As users of WebRTC, we’re in great company, with tech-giants such as Facebook, Slack, Snapchat, and WhatsApp utilizing it in their services. In fact, Blacc Spot Media recently reported that over $2.7 Billion in funding went to WebRTC companies in 2016.
Use of WebRTC, a versatile technology, is growing rapidly. WebRTC is being applied in many different ways, for many different audiences. As technologists, we always want more, so recently I sat down with my chief architect, Andy Pappas, and we came up with our WebRTC wish lists for the holidays.

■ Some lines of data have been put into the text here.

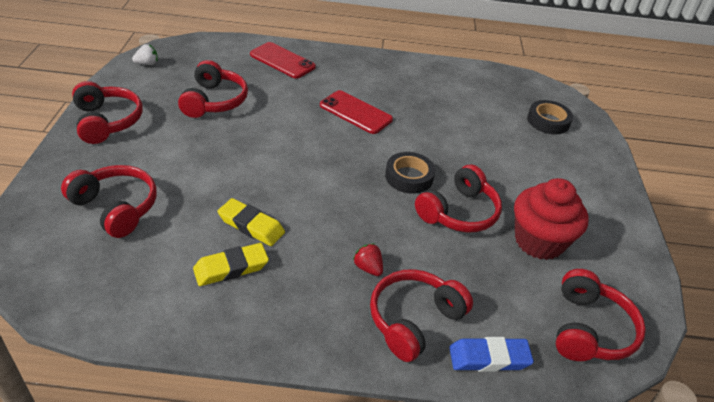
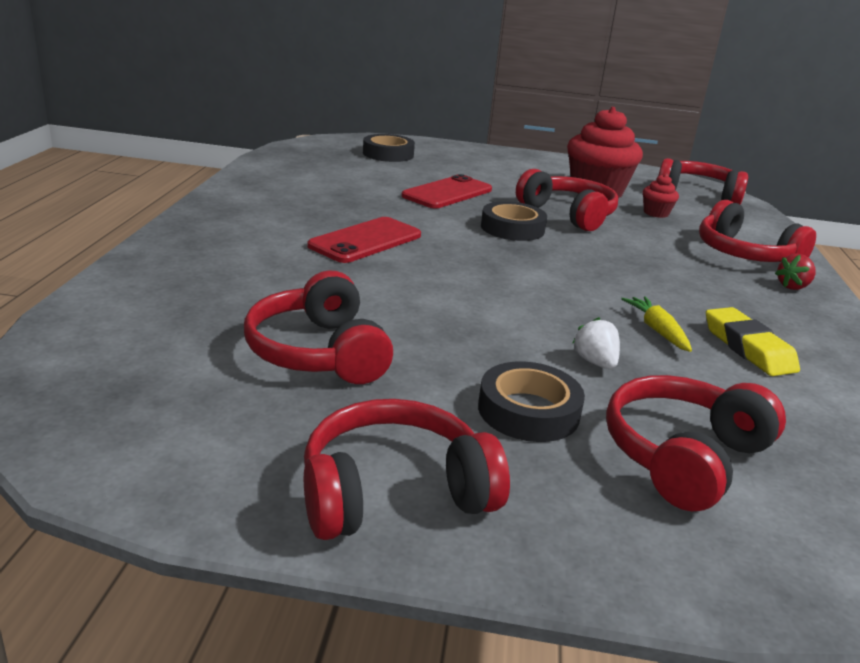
camera: 85 degrees left, 15 degrees down
(147, 64) = (118, 443): white strawberry -> white strawberry (595, 362)
(160, 161) = (528, 411): none -> black tape
(214, 101) = (318, 352): red headphones -> red headphones turned 120 degrees counterclockwise
(251, 225) = (657, 330): yellow eraser -> yellow carrot
(282, 61) = (181, 280): red phone -> red phone (447, 193)
(368, 268) = (687, 267): red strawberry -> red strawberry (793, 287)
(489, 358) = (763, 232): blue eraser -> none
(498, 275) = (656, 213): none -> red cupcake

An Enterprise-Grade Managed STUN/TURN Server
With traditional SIP, there are Session Border Controllers (SBC’s) that exert control over signaling. However, in the WebRTC world, since we don’t have standard signaling, we need to get as close as we can to establishing an SBC. The solution would be an enterprise STUN/TURN server. STUN, formally Session Traversal Utilities for NAT (network address translation), basically echoes a public IP address back to the endpoint. TURN, Traversal Using Relays around NAT, acts like a lightweight media relay when a peer-to-peer connection cannot be established.
Some solutions have a STUN/TURN server for the enterprise but come with too many built-in features and require you to lock onto specific app’s servers. A simple STUN/TURN server with the management features needed by enterprises doesn’t exist today.
Support For RETURN
Since enterprises will continue to use symmetric firewalls, a STUN/TURN server will still be needed in the cloud. For the above process to work, the WebRTC stack must support RETURN to help avoid call failure. Recursively Encapsulated TURN or RETURN allows the browser to encapsulate two TURN servers in one.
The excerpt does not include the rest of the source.